Please give back the listing exactly, without any of its pictures.
--- Source data Enclosed Below ---
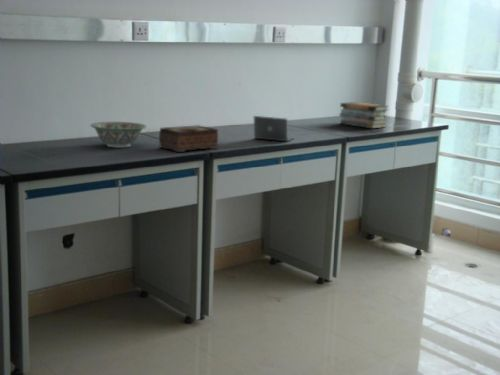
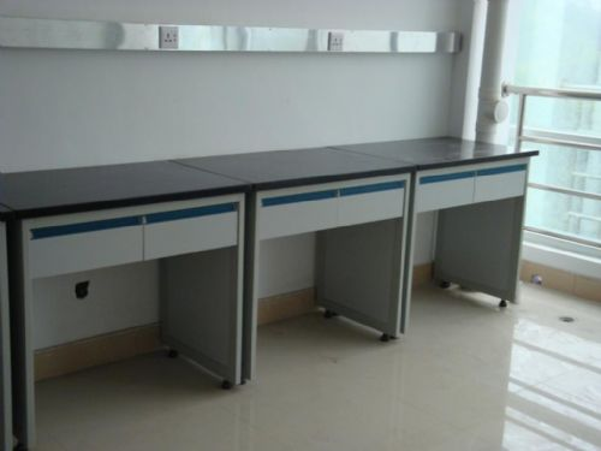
- tissue box [158,124,219,153]
- laptop [253,115,295,142]
- book stack [339,101,390,129]
- decorative bowl [89,121,147,149]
--- End of Enclosed Source data ---
Expected answer —
- tissue box [158,124,219,153]
- laptop [253,115,295,142]
- book stack [339,101,390,129]
- decorative bowl [89,121,147,149]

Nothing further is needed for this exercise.